La fusion Quelle-Karstadt n’a sûrement pas eu lieu au meilleur moment: les modèles d’affaires des deux groupes se trouvaient concurrencés frontalement par l’essor de l’e-commerce. Pour s’en sortir, Arcandor a dû multiplier les plans sociaux, s’endetter toujours plus auprès de Sal. Oppenheim et vendre son patrimoine immobilier à Josef Esch via des opérations de «sales and leaseback» assez désavantageuses. Josef Esch montait des fonds immobiliers avec Sal. Oppenheim, qui se trouvait ainsi en conflit d’intérêts permanent, renflouant au fur et à mesure Arcandor d’une main – à la fin, la banque détiendra 29% du capital d’Arcandor –, tout en encaissant le bénéfice de loyers surévalués de l’autre via les fonds immobiliers montés avec Josef Esch.

Passage éclair au Luxembourg

Au bord de la faillite, Arcandor reçoit en 2005 un nouveau crédit de 300 millions d’euros de Sal. Oppenheim. Crédit pour lequel, Madeleine Schickedanz étant dans l’incapacité de fournir des sûretés suffisantes, les actionnaires principaux de la banque et Josef Esch se portent eux-mêmes garants sur leur fortune personnelle. En toute discrétion vis-à-vis des autres actionnaires de la banque et de la Bafin, le régulateur allemand.

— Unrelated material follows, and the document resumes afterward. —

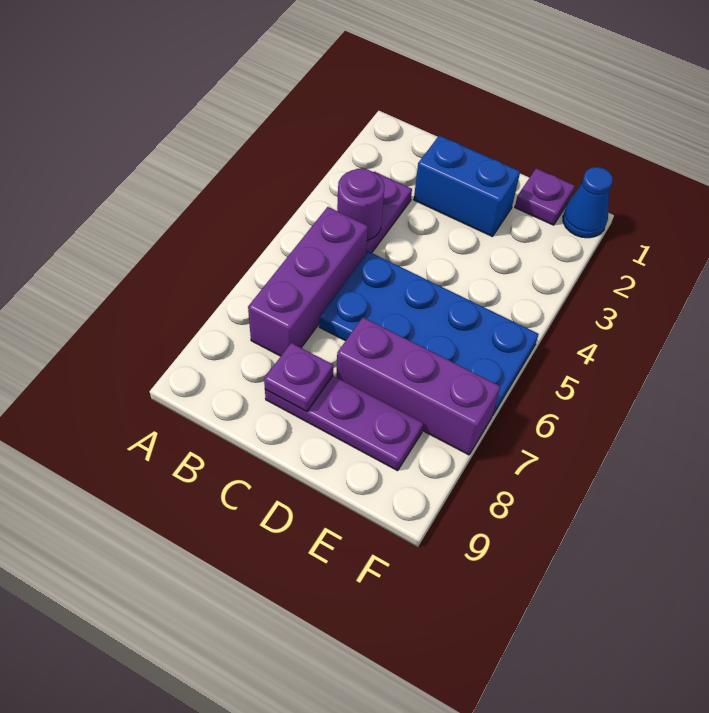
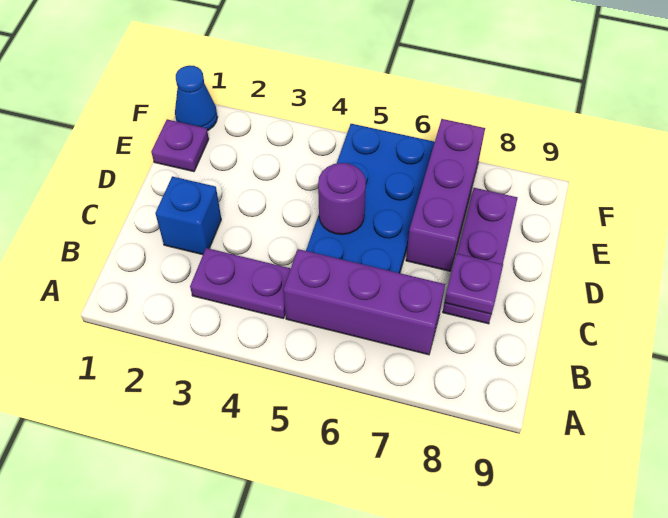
purple 1x1 round brick [337,168,385,240] -> purple 1x1 round brick moved to [318,163,366,235]
blue 1x2 brick [414,135,520,236] -> blue 1x1 brick [155,176,221,255]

L’interdépendance des intérêts entre les parties va directement faire perdre son indépendance à la banque, qui passe sous le giron de Deutsche Bank en 2009, lorsque Arcandor fait faillite suite au refus du gouvernement allemand de renflouer la société qui avait besoin de 650 millions d’euros.

Lorsque la banque annonce transférer son siège de Cologne à Luxembourg, où elle possède une filiale, c’est un grand nom que la Place accueille. Et si le comte Matthias von Krockow raconte bien volontiers à qui veut l’entendre les liens qu’il a noués avec le Luxembourg depuis son adolescence, la raison première de ce mouvement est plus triviale: profiter de règles fiscales et réglementaires plus avenantes qu’en Allemagne. Bref, du «forum shopping». À l’époque, les règles appliquées par la CSSF et la Bafin n’étaient pas harmonisées. Du côté allemand, on fait grise mine et on accuse les Luxembourgeois d’avoir «volé Sal. Oppenheim».

Venue au Luxembourg pour accélérer son développement international, la banque est rattrapée par le scandale Arcandor. Du Capitole à la roche Tarpéienne, il n’y a qu’un pas…

Yves Mersch, alors gouverneur de la Banque centrale du Luxembourg, avait prévenu: il ne se considérait pas comme prêteur en dernier recours d’Oppenheim. Une position claire et nette, et ce dès le départ.

Berlin reprend la main

Et, de fait, c’est l’État allemand qui va se charger de piloter le démantèlement de Sal. Oppenheim, une banque «politiquement systémique», l’établissement étant la banque des grandes familles allemandes. Berlin va écarter de nombreux prétendants à la reprise, comme BNP Paribas, pour faire le lit de Deutsche Bank, qui entre au capital d’abord à hauteur de 50%, puis de 100%. Le siège de la banque repart à Cologne dès 2010 et le dépeçage commence. Les participations seront revendues – notamment BHF, banque reprise en 2004 et qui avait une filiale au Grand-Duché – et toutes les entités nationales sont absorbées par les banques Deutsche Bank locales. Au Luxembourg, les activités de banque privée et de fonds d’investissement sont reprises, ces dernières étant revendues en 2016 à Hauck & Aufhäuser, autre banque allemande reprise depuis par Fosun, des investisseurs chinois. 

Et c’est ainsi que disparut Sal. Oppenheim du Luxembourg.

Le comte Matthias von Krockow, le baron Christopher von Oppenheim, l’ancien directeur financier Friedrich Carl Janssen, l’ex-chef de la division d’investissement de la banque Dieter Pfundt et Josef Esch comparaîtront devant le tribunal pénal de Cologne, plaideront coupables et seront condamnés.